I have a webscraping, but the site I'm using in some days is slow and sometimes not. Using the fixed SLEEP, it gives an error in a few days. How to fix this? I use SLEEP in the intervals of the tasks that I have placed, because the site is sometimes slow and does not return the result giving me an error.

from bs4 import BeautifulSoup
from selenium.webdriver.common.by import By
from selenium.webdriver.firefox import options
from selenium.webdriver.firefox.options import Options
from selenium.webdriver.support.ui import Select
import pandas as pd
import json
from time import sleep 




options = Options()
options.headless = True

navegador = webdriver.Firefox(options = options)

link = '****************************'
navegador.get(url = link)
sleep(1)

usuario = navegador.find_element(by=By.ID, value='ctl00_ctl00_Content_Content_txtLogin')
usuario.send_keys('****************************')
sleep(1)

senha = navegador.find_element(by=By.ID, value='ctl00_ctl00_Content_Content_txtSenha')
senha.send_keys('****************************')
sleep(2.5)

botaologin = navegador.find_element(by=By.ID, value='ctl00_ctl00_Content_Content_btnEnviar')
botaologin.click()
sleep(40)

agendamento = navegador.find_element(by=By.ID, value='ctl00_ctl00_Content_Content_TreeView2t8')
agendamento.click()
sleep(2)

selecdia = navegador.find_element(By.CSS_SELECTOR, "a[title='06 de dezembro']")
selecdia.click()
sleep(2)

selecterminal = navegador.find_element(by=By.ID, value='ctl00_ctl00_Content_Content_ddlVagasTerminalEmpresa')
selecterminal.click()
sleep(1)

select = Select(navegador.find_element(by=By.ID, value='ctl00_ctl00_Content_Content_ddlVagasTerminalEmpresa'))
select.select_by_index(1)
sleep(10)

buscalink = navegador.find_elements(by=By.XPATH, value='//*[@id="divScroll"]')

for element in buscalink:
    teste3 = element.get_attribute('innerHTML')

soup = BeautifulSoup(teste3, "html.parser")


Vagas = soup.find_all(title="Vaga disponível.")

print(Vagas)

temp=[]
for i in Vagas:
    on_click = i.get('onclick')
    temp.append(on_click)


df = pd.DataFrame(temp)
df.to_csv('test.csv', mode='a', header=False, index=False)

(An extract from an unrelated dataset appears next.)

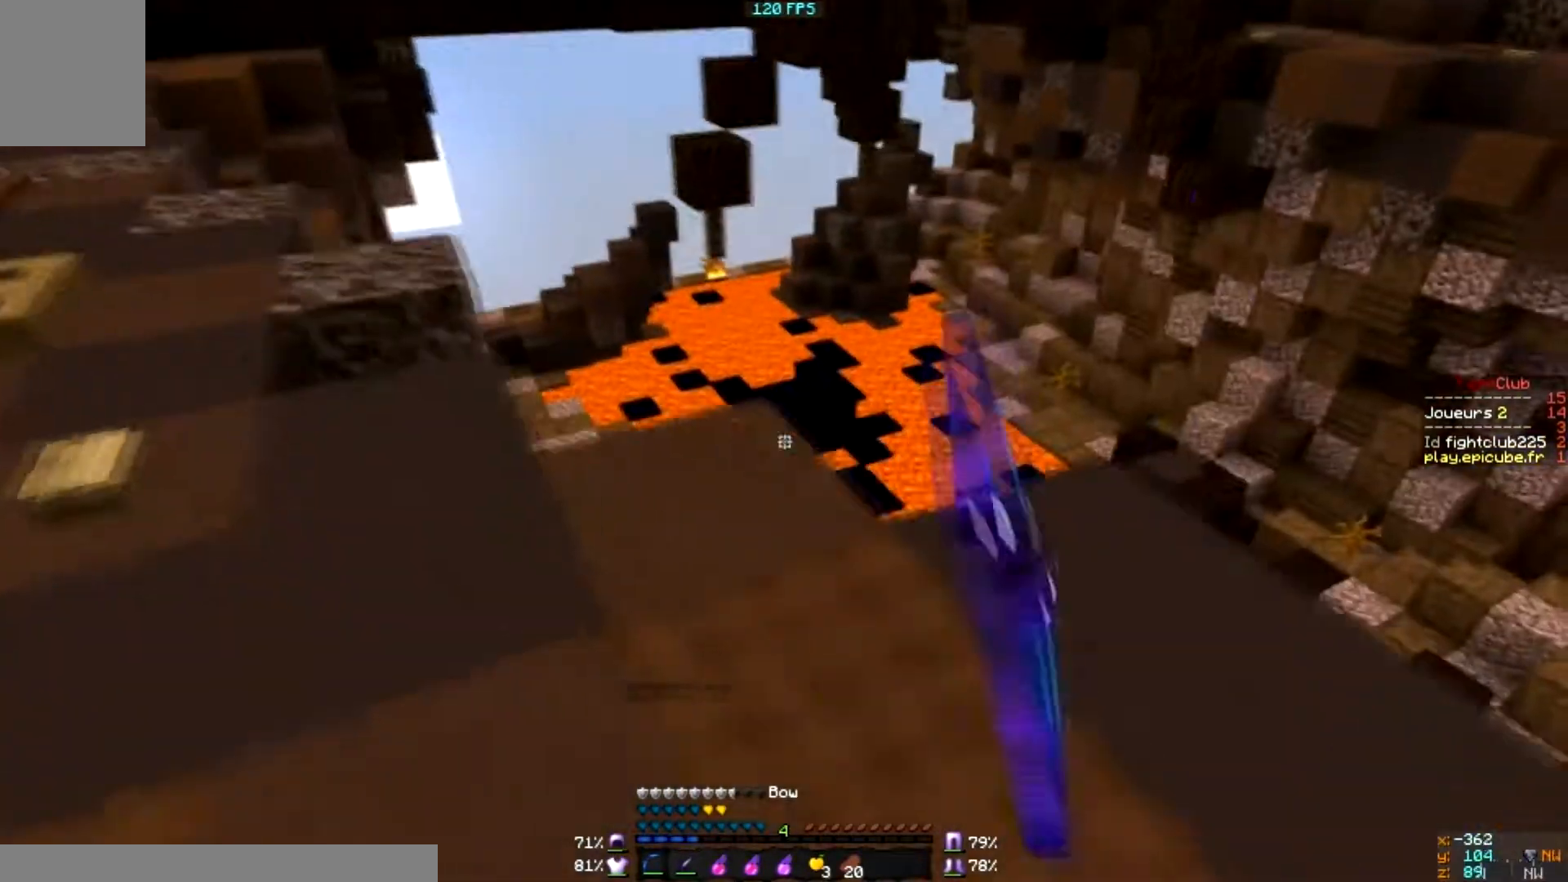
{"keys": ["d"], "mouse": ["left", "right"], "events": []}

It returns an error because the page does not load in time and it cannot get the data, but this time is variable

CodePudding user response：

Instead of all these hardcoded sleeps you need to use WebDriverWait expected_conditions explicit waits.
With it you can set some timeout period so Selenium will poll the page periodically until the expected condition is fulfilled.
For example if you need to click a button you will wait for that element clickability. Once this condition is found Selenium will return you that element and you will be able to click it.
This will reduce all the redundant delays on the one hand and will keep waiting until the condition is matched on the other hand (until it is inside the defined timeout).
So, your code can be modified as following:

from selenium.webdriver.support.ui import WebDriverWait
from selenium.webdriver.common.by import By
from selenium.webdriver.support import expected_conditions as EC

#-----
wait = WebDriverWait(navegador, 30)

navegador.get(link)

wait.until(EC.element_to_be_clickable((By.ID, "ctl00_ctl00_Content_Content_txtLogin"))).send_keys('****************************')
wait.until(EC.element_to_be_clickable((By.ID, "ctl00_ctl00_Content_Content_txtSenha"))).send_keys('****************************')
wait.until(EC.element_to_be_clickable((By.ID, "ctl00_ctl00_Content_Content_btnEnviar"))).click()
wait.until(EC.element_to_be_clickable((By.ID, "ctl00_ctl00_Content_Content_TreeView2t8"))).click()
wait.until(EC.element_to_be_clickable((By.CSS_SELECTOR, "a[title='06 de dezembro']"))).click()

etc.